The Osaka High Court overturned an earlier decision of the Osaka District Court concerning the identification of companies whose employees died of overwork. The decision was upheld on Tuesday by the Japanese Supreme Court following appeal from civic groups to have the companies named.
According to the Osaka High Court, having brain and cardiovascular diseases as the causes of death of employees does not prove that companies have been negligent of their workers’ welfare. The high court also stated that such does not guarantee the violation of laws by companies, adding that the release of the companies’ names will only risk their reputation. Civic groups have made appeals to the high court when it overturned the decision of the Osaka District Court, which stated that doing so does not necessarily put involved companies to blame. The district court affirmed that companies involved should be named.
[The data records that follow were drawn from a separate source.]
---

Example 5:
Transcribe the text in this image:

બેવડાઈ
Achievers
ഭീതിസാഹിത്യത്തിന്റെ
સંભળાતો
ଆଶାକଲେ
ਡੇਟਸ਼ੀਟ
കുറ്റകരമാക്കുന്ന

The civic groups have requested for the Osaka Labour Bureau back in March 2009 to release the name of companies whose employees suffered from physical infirmities related to their post because of prolonged working hours. Some have died because of stroke and heart attacks, two of the common and top causes of death resulting from overwork, commonly referred to as karoshi. Too much stress from work also aggravates poor health condition of an employee, if not leads to cardiovascular diseases or stroke. Other illnesses are also said to have caused death among overworked employees. There is also a concern over increasing karojisatsu or “suicide caused by overwork” among employees in the country.